**The problem**
Go through the following data and transcribe exactly the stretch of lines from the one holding "08:40～17:20(実働7時間40分 休憩1時間)" to the one holding "До болезни Саша ходил в спортзал, собирался", both included.

**Data for this task**
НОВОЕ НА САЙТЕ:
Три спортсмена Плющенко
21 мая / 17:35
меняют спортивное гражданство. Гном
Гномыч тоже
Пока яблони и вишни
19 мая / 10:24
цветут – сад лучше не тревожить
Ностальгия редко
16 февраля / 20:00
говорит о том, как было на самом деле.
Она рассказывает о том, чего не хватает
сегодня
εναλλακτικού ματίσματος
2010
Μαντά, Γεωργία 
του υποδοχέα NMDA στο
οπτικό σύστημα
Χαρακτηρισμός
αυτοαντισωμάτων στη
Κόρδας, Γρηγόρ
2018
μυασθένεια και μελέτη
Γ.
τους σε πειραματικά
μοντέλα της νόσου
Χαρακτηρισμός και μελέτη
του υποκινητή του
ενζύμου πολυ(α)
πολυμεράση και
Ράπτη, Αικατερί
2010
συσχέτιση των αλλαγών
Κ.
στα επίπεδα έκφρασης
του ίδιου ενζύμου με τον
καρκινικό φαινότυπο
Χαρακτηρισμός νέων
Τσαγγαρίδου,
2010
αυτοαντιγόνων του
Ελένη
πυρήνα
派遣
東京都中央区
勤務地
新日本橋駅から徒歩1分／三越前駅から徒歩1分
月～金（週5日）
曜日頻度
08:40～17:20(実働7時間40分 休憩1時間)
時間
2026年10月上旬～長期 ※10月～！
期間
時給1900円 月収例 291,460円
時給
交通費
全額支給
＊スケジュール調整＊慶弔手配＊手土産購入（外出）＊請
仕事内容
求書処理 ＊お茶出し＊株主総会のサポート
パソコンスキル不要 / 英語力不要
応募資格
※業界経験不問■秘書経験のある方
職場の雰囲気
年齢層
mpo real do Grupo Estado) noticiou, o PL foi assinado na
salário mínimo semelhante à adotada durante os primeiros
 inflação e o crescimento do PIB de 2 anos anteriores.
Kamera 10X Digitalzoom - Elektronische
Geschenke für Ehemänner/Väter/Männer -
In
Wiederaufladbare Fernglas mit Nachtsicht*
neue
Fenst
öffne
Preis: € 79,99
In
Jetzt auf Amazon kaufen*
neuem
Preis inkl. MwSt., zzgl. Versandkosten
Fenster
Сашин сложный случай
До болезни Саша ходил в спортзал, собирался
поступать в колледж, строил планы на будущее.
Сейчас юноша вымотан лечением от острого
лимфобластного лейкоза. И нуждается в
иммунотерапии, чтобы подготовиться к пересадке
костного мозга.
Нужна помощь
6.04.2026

...

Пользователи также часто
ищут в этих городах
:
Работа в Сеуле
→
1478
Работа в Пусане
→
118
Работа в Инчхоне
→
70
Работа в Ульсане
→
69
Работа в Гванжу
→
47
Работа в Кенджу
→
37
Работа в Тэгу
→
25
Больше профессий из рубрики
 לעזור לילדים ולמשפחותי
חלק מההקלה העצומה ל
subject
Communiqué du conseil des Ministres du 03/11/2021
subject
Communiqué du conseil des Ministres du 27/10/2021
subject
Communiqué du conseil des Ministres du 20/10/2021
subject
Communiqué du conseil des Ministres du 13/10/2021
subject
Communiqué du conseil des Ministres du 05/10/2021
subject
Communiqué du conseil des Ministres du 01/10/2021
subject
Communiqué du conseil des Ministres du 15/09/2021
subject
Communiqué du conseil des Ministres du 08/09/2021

**Output**
08:40～17:20(実働7時間40分 休憩1時間)
時間
2026年10月上旬～長期 ※10月～！
期間
時給1900円 月収例 291,460円
時給
交通費
全額支給
＊スケジュール調整＊慶弔手配＊手土産購入（外出）＊請
仕事内容
求書処理 ＊お茶出し＊株主総会のサポート
パソコンスキル不要 / 英語力不要
応募資格
※業界経験不問■秘書経験のある方
職場の雰囲気
年齢層
mpo real do Grupo Estado) noticiou, o PL foi assinado na
salário mínimo semelhante à adotada durante os primeiros
 inflação e o crescimento do PIB de 2 anos anteriores.
Kamera 10X Digitalzoom - Elektronische
Geschenke für Ehemänner/Väter/Männer -
In
Wiederaufladbare Fernglas mit Nachtsicht*
neue
Fenst
öffne
Preis: € 79,99
In
Jetzt auf Amazon kaufen*
neuem
Preis inkl. MwSt., zzgl. Versandkosten
Fenster
Сашин сложный случай
До болезни Саша ходил в спортзал, собирался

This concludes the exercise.